**Material to process**
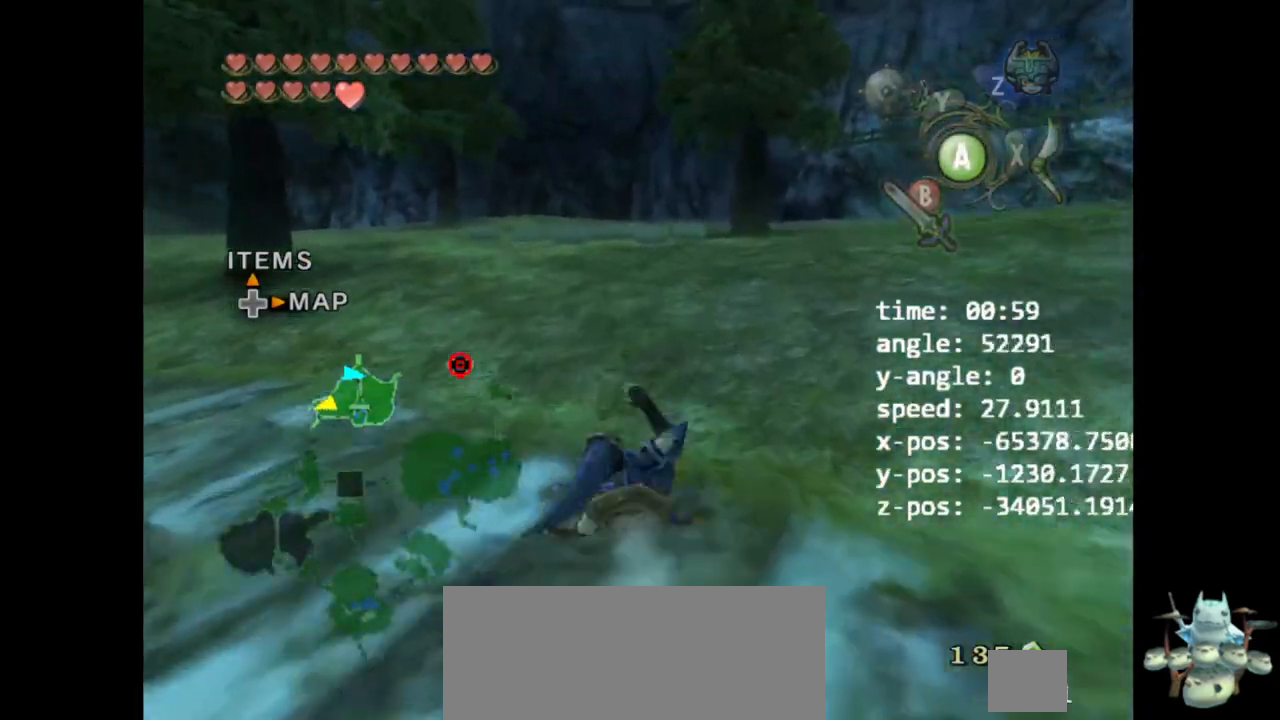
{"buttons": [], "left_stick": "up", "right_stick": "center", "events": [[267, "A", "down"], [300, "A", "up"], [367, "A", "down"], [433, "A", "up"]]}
...
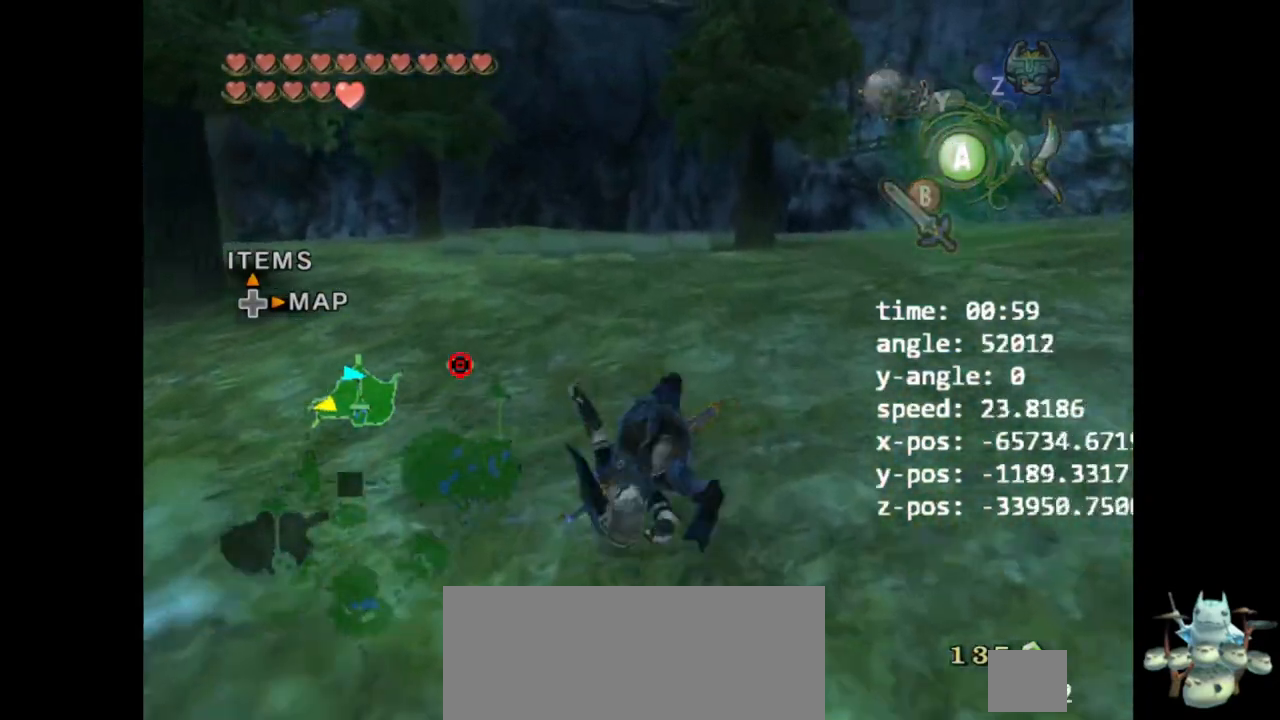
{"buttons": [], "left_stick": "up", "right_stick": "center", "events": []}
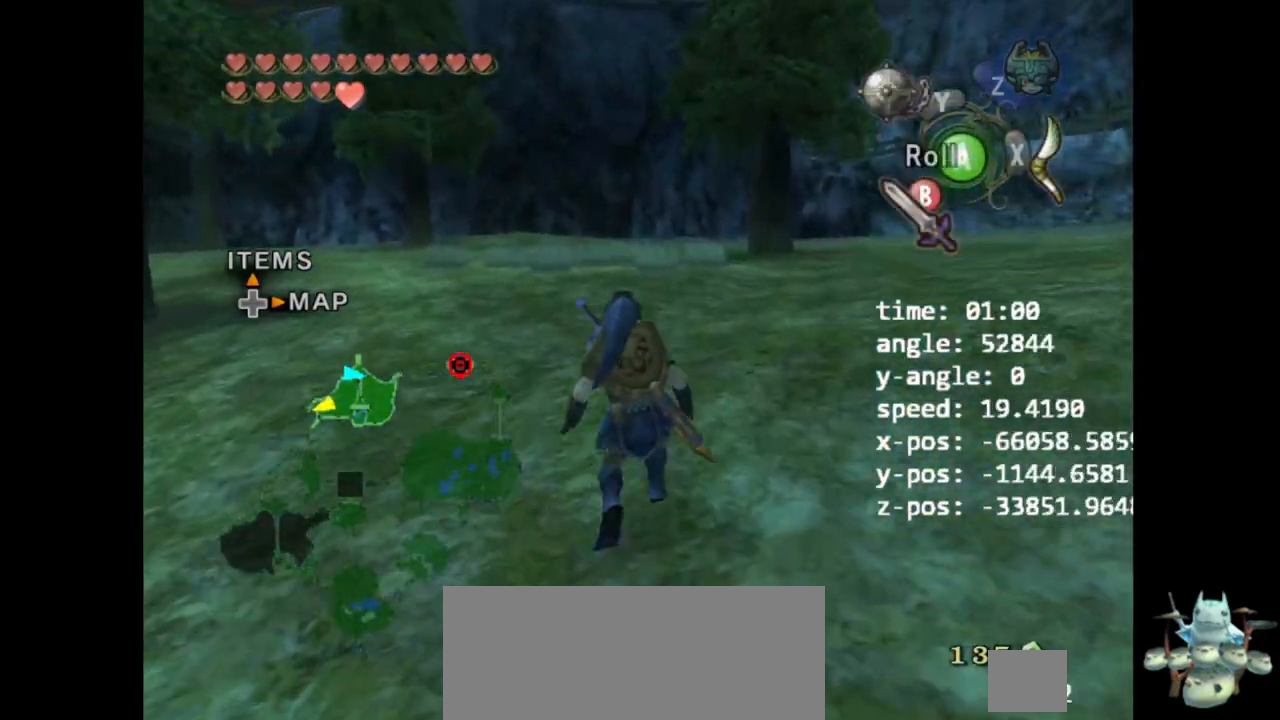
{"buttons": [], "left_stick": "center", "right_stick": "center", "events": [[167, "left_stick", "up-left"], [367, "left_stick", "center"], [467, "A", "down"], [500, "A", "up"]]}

**Task directions**
For the string "down", show each line of the listing where it appears.

**Solution**
{"buttons": [], "left_stick": "up", "right_stick": "center", "events": [[267, "A", "down"], [300, "A", "up"], [367, "A", "down"], [433, "A", "up"]]}
{"buttons": [], "left_stick": "center", "right_stick": "center", "events": [[167, "left_stick", "up-left"], [367, "left_stick", "center"], [467, "A", "down"], [500, "A", "up"]]}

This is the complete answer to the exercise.